Centennial events highlight state's biggest party locally

Following through on a tradition that started in 1962, the City of Prescott will reveal the contents of a 50-year-old time capsule on the stage of the Elks Opera House on Tuesday.

The opening of the time capsule will be the main feature of the city's Statehood Day event at the Elks, which will run from 1 to 2:10 p.m.

City officials of 1962 were thinking ahead to the state's centennial when they chose a group of elementary students to shepherd the time capsule through the decades. Called the "Centennians," the group was responsible for making sure that the time capsule would be opened on Feb. 14, 2012.
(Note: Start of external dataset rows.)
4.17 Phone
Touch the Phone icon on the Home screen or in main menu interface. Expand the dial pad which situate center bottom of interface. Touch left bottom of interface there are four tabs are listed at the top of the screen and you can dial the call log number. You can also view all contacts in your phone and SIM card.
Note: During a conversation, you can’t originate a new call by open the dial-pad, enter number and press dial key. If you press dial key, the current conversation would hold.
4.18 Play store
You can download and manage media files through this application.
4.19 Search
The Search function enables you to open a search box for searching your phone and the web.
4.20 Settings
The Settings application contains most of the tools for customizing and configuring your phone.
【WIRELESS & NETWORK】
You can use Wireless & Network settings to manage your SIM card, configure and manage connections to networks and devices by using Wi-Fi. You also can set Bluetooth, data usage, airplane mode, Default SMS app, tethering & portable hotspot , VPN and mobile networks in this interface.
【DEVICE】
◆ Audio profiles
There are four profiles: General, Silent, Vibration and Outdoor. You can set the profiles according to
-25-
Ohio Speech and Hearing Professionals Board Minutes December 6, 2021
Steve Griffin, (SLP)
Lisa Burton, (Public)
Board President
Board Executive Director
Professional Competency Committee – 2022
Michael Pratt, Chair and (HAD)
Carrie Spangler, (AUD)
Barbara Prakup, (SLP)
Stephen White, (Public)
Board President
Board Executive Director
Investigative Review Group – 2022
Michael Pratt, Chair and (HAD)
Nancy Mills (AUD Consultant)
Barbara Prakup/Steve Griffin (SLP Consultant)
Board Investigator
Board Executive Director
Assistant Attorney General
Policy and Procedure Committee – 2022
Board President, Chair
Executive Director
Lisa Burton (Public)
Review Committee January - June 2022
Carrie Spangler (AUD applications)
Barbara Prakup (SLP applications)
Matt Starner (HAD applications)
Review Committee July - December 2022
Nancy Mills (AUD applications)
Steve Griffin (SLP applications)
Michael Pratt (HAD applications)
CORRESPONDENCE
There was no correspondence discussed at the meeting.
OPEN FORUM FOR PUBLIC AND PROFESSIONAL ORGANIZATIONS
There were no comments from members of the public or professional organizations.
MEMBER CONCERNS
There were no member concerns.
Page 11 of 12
The group of 6- and 7-year-olds was on hand in October 1962 when the city broke ground on its new city hall building at the corner of Cortez and Goodwin streets. About a half-dozen of the original Centennians are expected to re-assemble on Tuesday to handle the opening of the time capsule.

While no one knows for sure what the time capsule will reveal, news accounts from the time referred to a transistor radio, a "twist" record and artwork from local schoolchildren.
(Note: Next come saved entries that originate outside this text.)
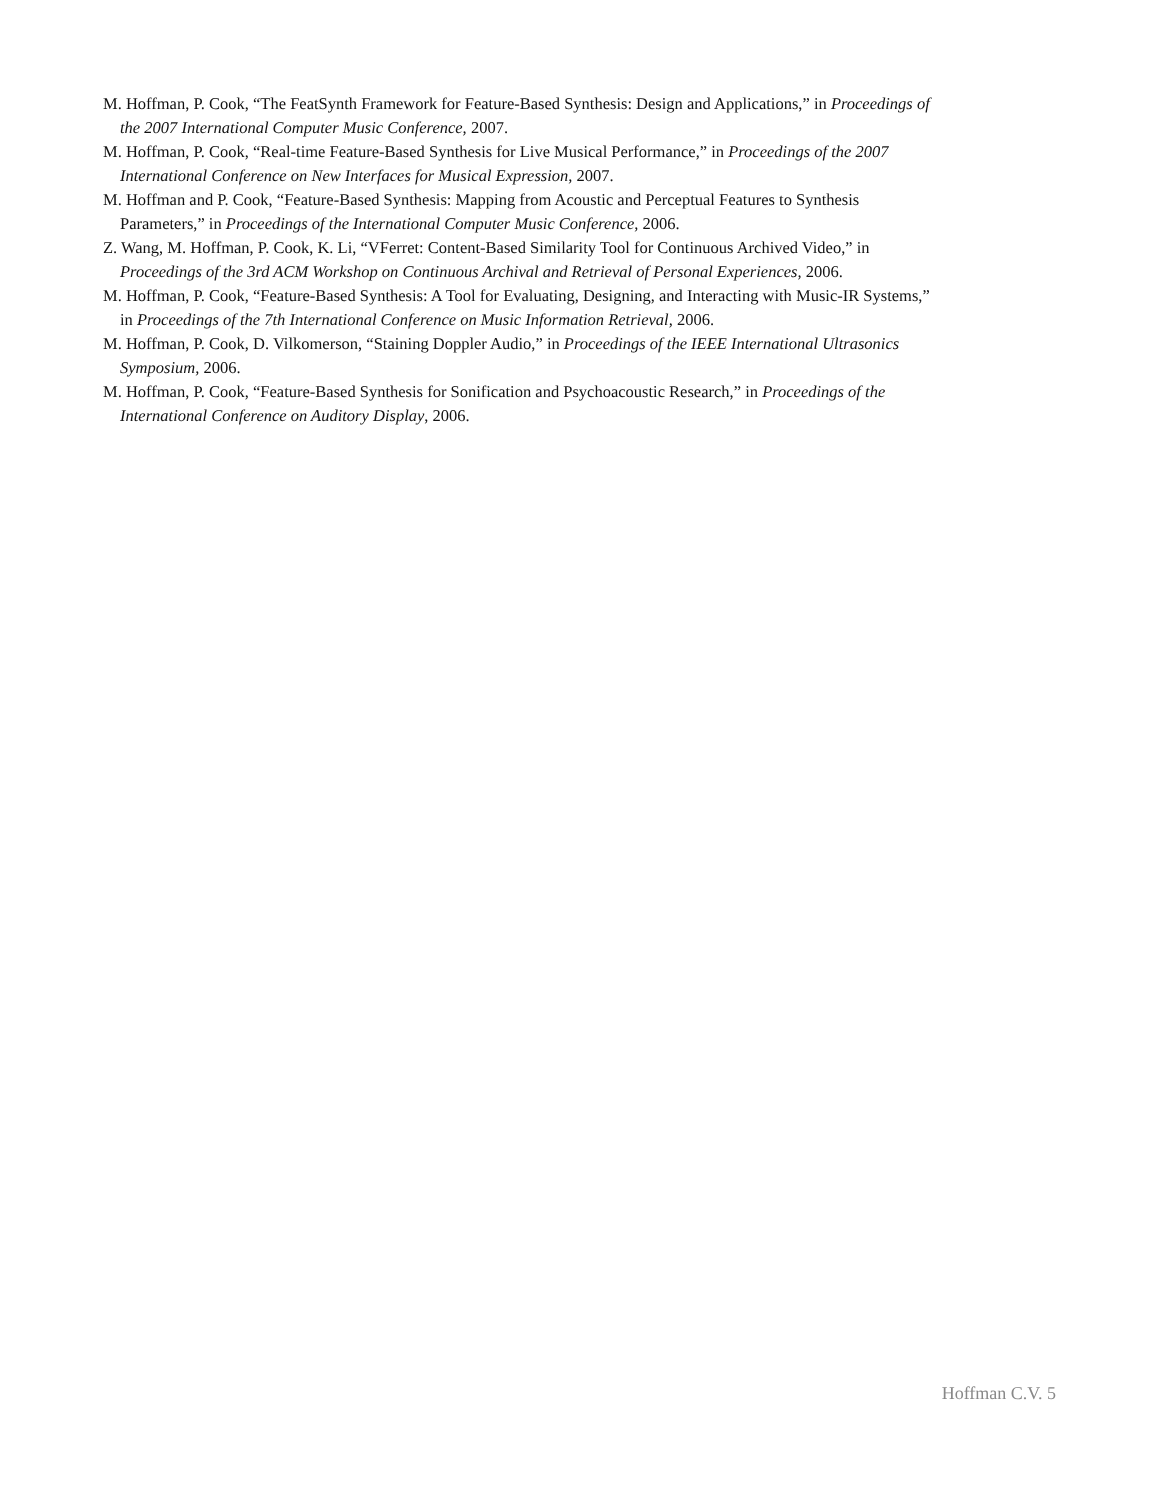M. Hoffman, P. Cook, “The FeatSynth Framework for Feature-Based Synthesis: Design and Applications,” in Proceedings of the 2007 International Computer Music Conference, 2007.
M. Hoffman, P. Cook, “Real-time Feature-Based Synthesis for Live Musical Performance,” in Proceedings of the 2007 International Conference on New Interfaces for Musical Expression, 2007.
M. Hoffman and P. Cook, “Feature-Based Synthesis: Mapping from Acoustic and Perceptual Features to Synthesis Parameters,” in Proceedings of the International Computer Music Conference, 2006.
Z. Wang, M. Hoffman, P. Cook, K. Li, “VFerret: Content-Based Similarity Tool for Continuous Archived Video,” in Proceedings of the 3rd ACM Workshop on Continuous Archival and Retrieval of Personal Experiences, 2006.
M. Hoffman, P. Cook, “Feature-Based Synthesis: A Tool for Evaluating, Designing, and Interacting with Music-IR Systems,” in Proceedings of the 7th International Conference on Music Information Retrieval, 2006.
M. Hoffman, P. Cook, D. Vilkomerson, “Staining Doppler Audio,” in Proceedings of the IEEE International Ultrasonics Symposium, 2006.
M. Hoffman, P. Cook, “Feature-Based Synthesis for Sonification and Psychoacoustic Research,” in Proceedings of the International Conference on Auditory Display, 2006.
Hoffman C.V. 5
Also featured at next week's Statehood Day event will be the introduction of the new group of elementary students - the Sesquicentennians - who will be responsible for the new time capsule that the city plans to place in the city hall cornerstone, to be opened on the state's 150th-year anniversary in 2062.

The Sesquicentennians group consists of 15 youngsters chosen through nominations and an essay contest. The Prescott City Council appointed the group in January, and the students will be on hand on Tuesday for the changing of the time-capsule guard.

Tuesday's event also will feature a performance by local students of a centennial song written by Yavapai College voice instructor Judith Clothier.

The event will conclude in time for the 2:14 p.m. statewide sounding of bells and sirens to mark Arizona's first 100 years.

The complimentary tickets for Tuesday's event became available this week and went quickly. City officials said no tickets were left by Wednesday afternoon.

IN OTHER STATEHOOD DAY NEWS:

• Montezuma Castle National Monument near Camp Verde is celebrating Statehood Day with a free program called "Why History Matters" Tuesday. From 1 to 2 p.m., three speakers will talk about Arizona's efforts to gain statehood, the significance of science and research to this region, and Verde Valley history. For more information, visit nps.gov/moca or call 928-567-3597.

• The Friends of the Agua Fria National Monument are celebrating Statehood Day on the monument Tuesday. The free event runs from 10 a.m. to 3 p.m. at the site of an 1891 schoolhouse near Cordes Junction. For directions, visit aguafriafriends.org. The celebration features old-fashioned children's games and live music.

• Community members are invited to a ceremony and the burying of a time capsule signed and filled with items from Prescott Unified School District students. Prescott High School Principal Totsy McCraley and the PHS student council will hold a brief ceremony before the 5-foot-tall time capsule is buried at the rose circle in front of Prescott High School at 4 p.m. on Feb. 14. The time capsule will remain there until it is opened in 50 years.

• The Centennial festivities at Tim's Toyota Center in Prescott Valley on Feb. 14 will feature a gourmet dinner, entertainment by State Historian Marshall Trimble, singer Rex Allen Jr. and other country musicians, a fireworks display and unveiling of a mural.

Events start at 6 p.m. with the dinner and conclude with fireworks at 9 p.m.

• The Board of Supervisors will dedicate two "statehood trees," complete with commemorative plaques, on Feb. 14. The first will be at 9 a.m. at the Yavapai County Superior Court Building, 2840 N. Commonwealth Drive in Camp Verde. The second will be at 11 a.m. at the Yavapai County Courthouse, 120 South Cortez St., in Prescott.